Nafas Kapitalisme

Nafas Kapitalisme dan Kehancuran Bumi
Saya memulai dengan cerita sederhana. Seorang karyawan yang bekerja di kantor saya bercerita, dulu lokasi kantor ini masih berupa sawah luas membentang. Depan kantor ada jalan desa, dan sesudah itu ada sungai kecil yang kurang lebih lebarnya sekitar satu setengah meter. Setelah sungai, kembali sawah membentang.
Sungai kecil itu satu ujungnya mengarah ke jalan raya, menampung air dari sungai yang mengalir sepanjang tepian jalan raya. Pada ujung lain sungai itu bermuara langsung ke laut.
Sekarang, semua sudah jadi bangunan. Depan kantor kini melintang jalan cor-coran. Sawah membentang itu menjadi perumahan dan kompleks sekolahan. Bagaimana keadaan sungai depan kantor? Tak ada! Bahkan bekasnya tak ada. Persis di tepi jalan, tempat aliran sungai itu berdiri bangunan pabrik.
Nasib sungai di tepi jalan raya juga sama, tak berbekas. Semua jadi bangunan. Jejaknya juga tak terlihat.

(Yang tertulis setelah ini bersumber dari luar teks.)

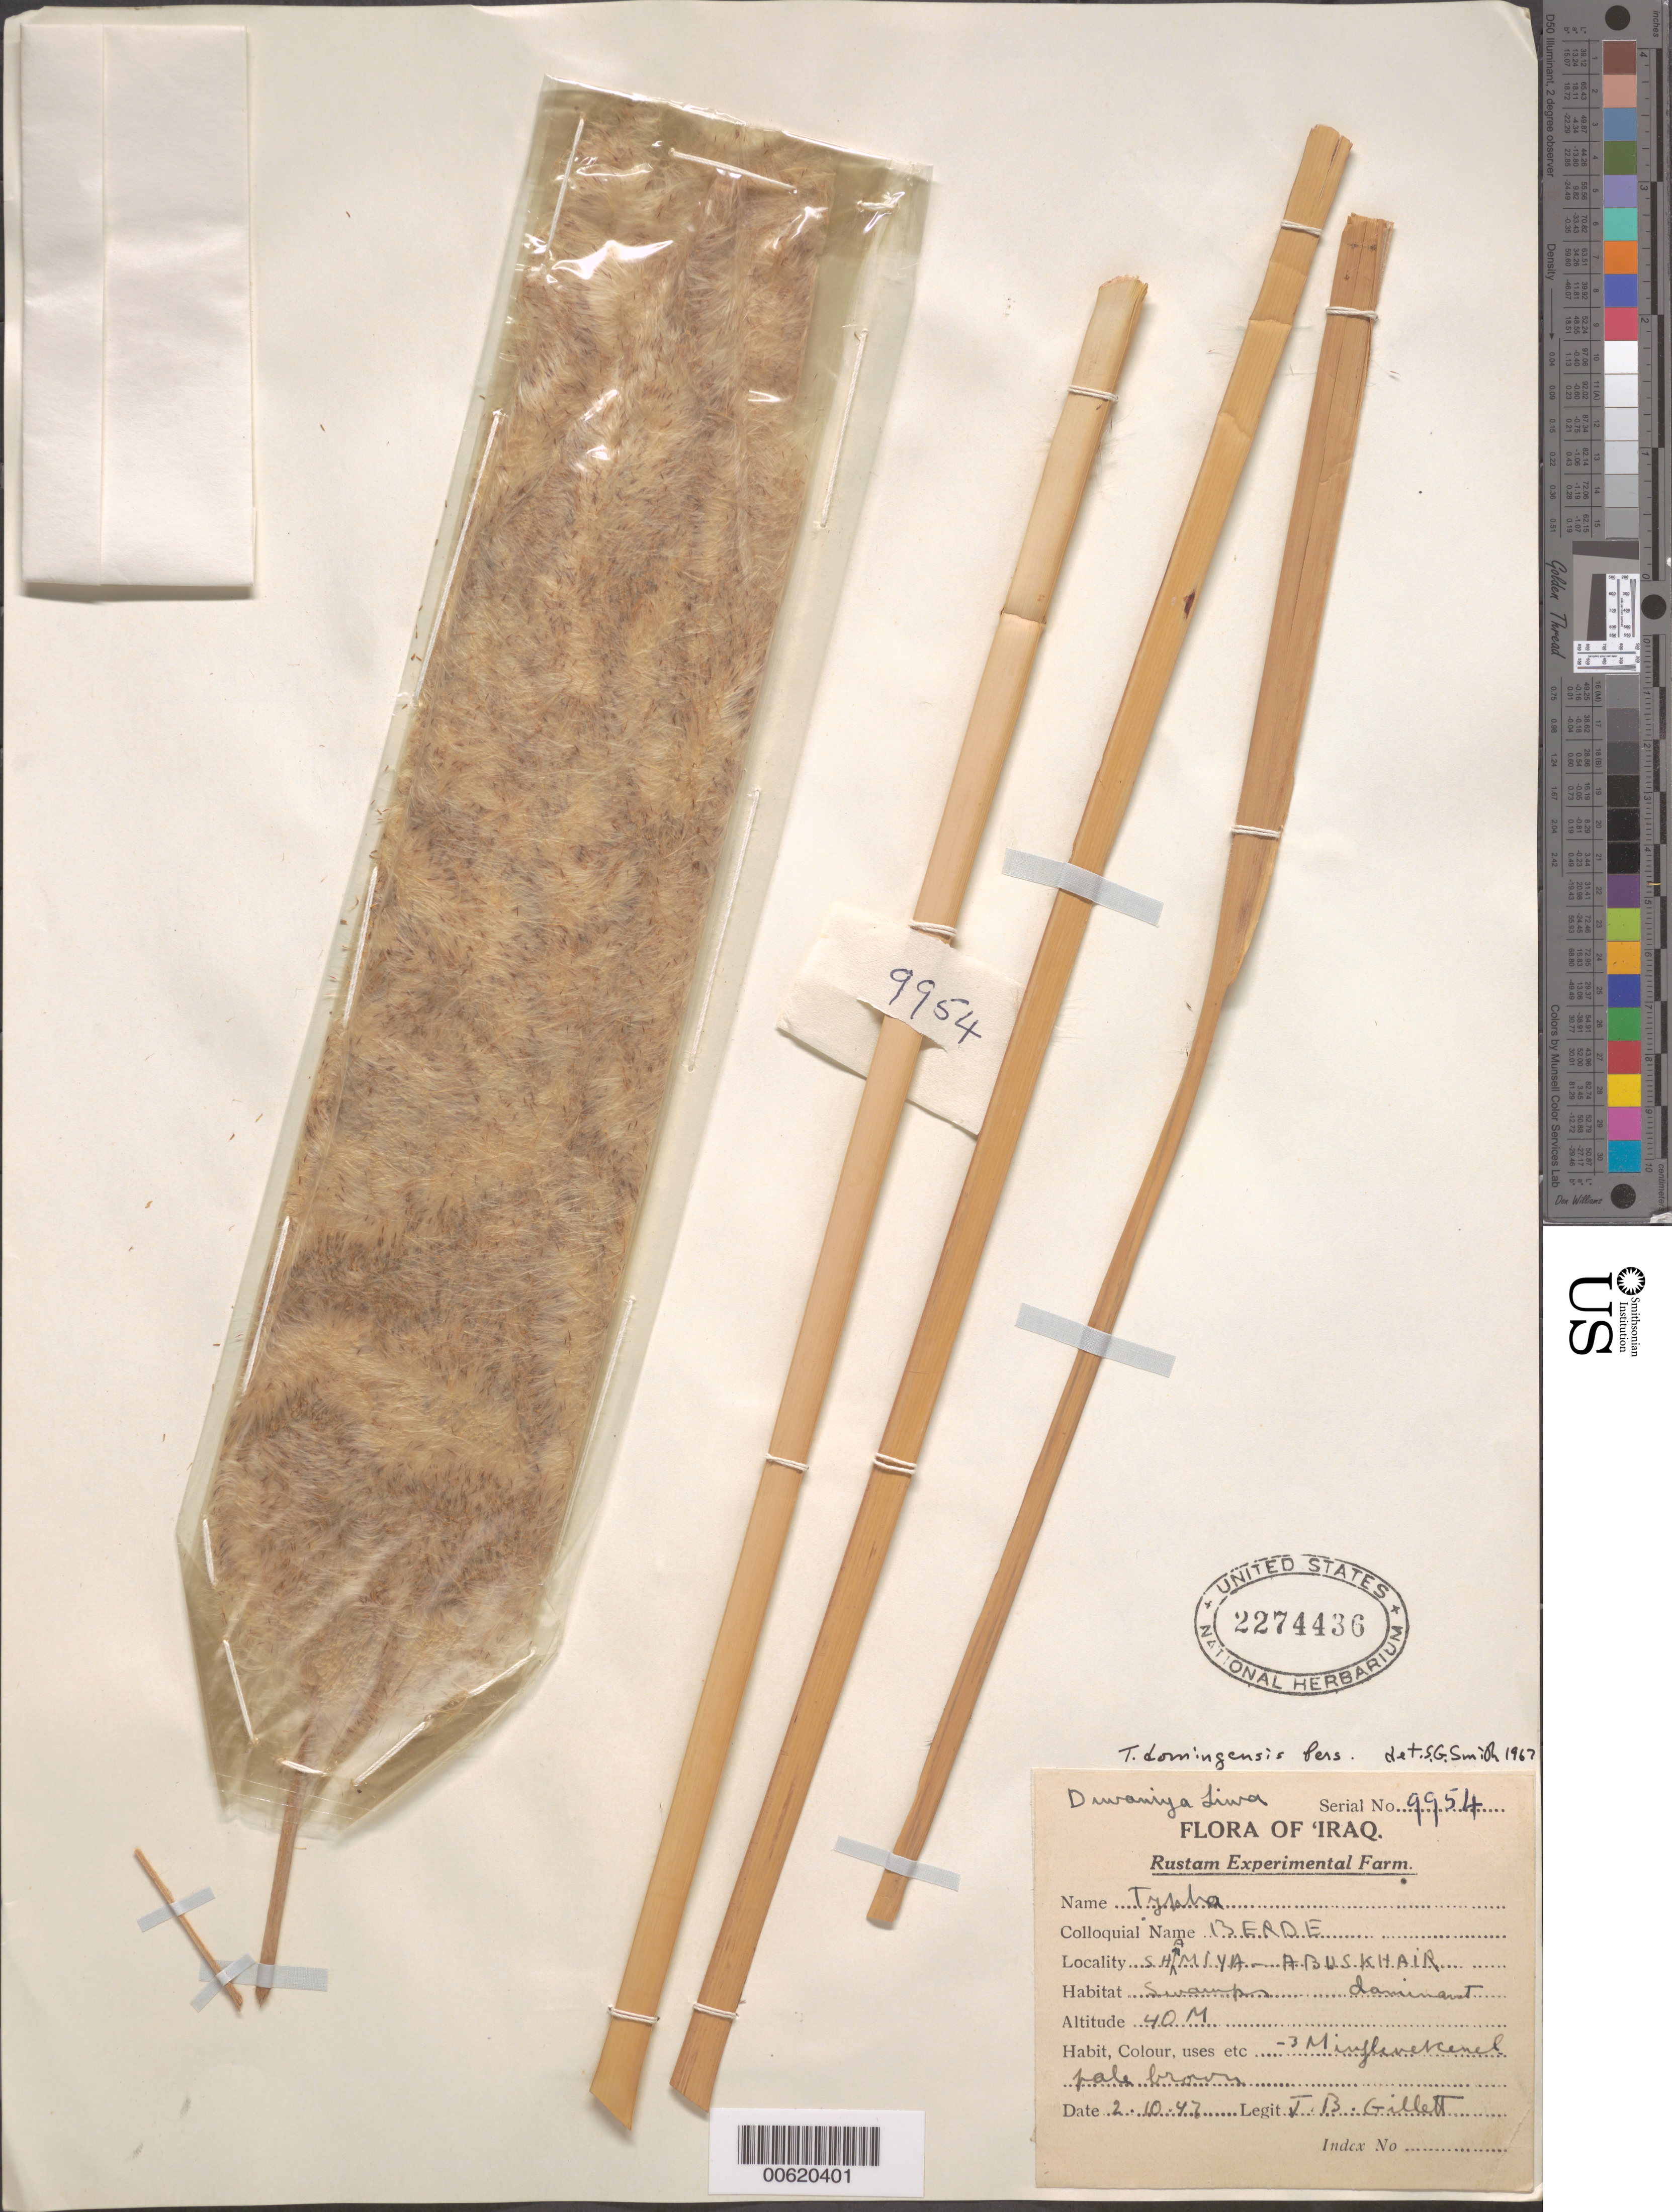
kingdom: Plantae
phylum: Tracheophyta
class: Liliopsida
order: Poales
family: Typhaceae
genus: Typha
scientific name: Typha domingensis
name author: Pers.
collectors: J. B. Gillett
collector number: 9954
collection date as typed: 02 Oct 1947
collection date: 1947-10-02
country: Iraq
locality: Shamisya-Abuskhair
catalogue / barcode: US 2274436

Dari sudut ekonomi, kiranya hal itu lumrah saja. Dibanyak tempat juga begitu. Ada nilai ekonomis yang lebih tinggi takarannya, dibanding misalnya lahan hijau persawahan, atau hanya aliran sungai kecil. Laju ekonomi, adalah utama, dibanding lainnya, apapun itu.
Dampak kecil yang kami rasakan, lingkungan di kantor kami tak ada saluran pembuangan air. Jalan depan kantor lebih tinggi dari halaman. Jika hujan tiba, tak ada tempat lagi pembuangan air. Justru air dari jalan mengalir ke tempat kami. Saat ini, hanya kebaikan bumi saja, air ditempat kami bisa terserap.
Tapi tentu bukan kantor kami saja yang menerima dampak. Banyak rumah ditepian jalan raya itu mungkin nasibnya lebih buruk. Jalan raya, oleh usaha pembangunan berkemajuan, yang dulu posisinya rata dengan halaman rumah, kini jauh lebih tinggi. Mungkin ada yang naik lebih satu meter dibanding halaman.
Jalan raya dan pabrik itu tampak gagah dan megah. Semua sepakat itu satu indikasi kemajuan. Banyak yang mengakui itu bagian ukuran keberhasilan. Tapi benarkah?
Dalam skala kecil, air di tempat kami tak punya jalan keluar. Pun rumah ditepian Jalan raya itu juga mendapat berkah banjir atau genangan air justru setelah jalan diperbaiki. Pasti itu sebuah penderitaan sendiri yang mereka tak bisa bicara.
Dalam skala luas, pabrik dan jalan raya adalah bagian dari mesin industeri yang tak punya hati. Mereka terus bergerak dan bekerja siang malam hanya dengan satu tujuan: keuntungan ekonomis. Di luar itu ia buta dan tuli. Mesin industri buta huruf nasib orang dan lingkungan. Jangankan sungai kecil yang harus hilang tak berbekas, ada juta hektar lahan dan hutan dibuat tanpa jejak. Bahkan gunung bisa disulap jadi lembah demi keuntungan.
Itulah watak dan nafas kapitalisme. Keuntungan membuat perut tak pernah kenyang. Apa yang dimakan manusia kapitalis ini tak cukup nasi satu dua piring. Ia makan apa saja seperti aspal, gelondongan kayu, sampai barang-barang tambang.
Pikiran itu yang kini ada dan menjadi raja. Ia menjadi doktrin akidah yang ditanamkan pada siapa saja lewat kebijakan pembangunan, dunia pendidikan dan kampanye gaya hidup melalui media dan periklanan.
Tiba-tiba dunia mencemaskan nasibnya oleh suhu bumi, yang bukan hanya makin panas, tapi sudah mulai mendidih. Banyak pihak meramalkan akan terjadi kiamat bumi jika manusia tak bisa menahan diri. Hari ini isu lingkungan jadi isu global yang suaranya terus makin kencang.
Tapi masalahnya, kapitalisme mana peduli. Keuntungan masih segala-galanya, hingga mungkin bumi hancur dan berada di titik nadirnya. Kita berada dalam situasi itu saat ini.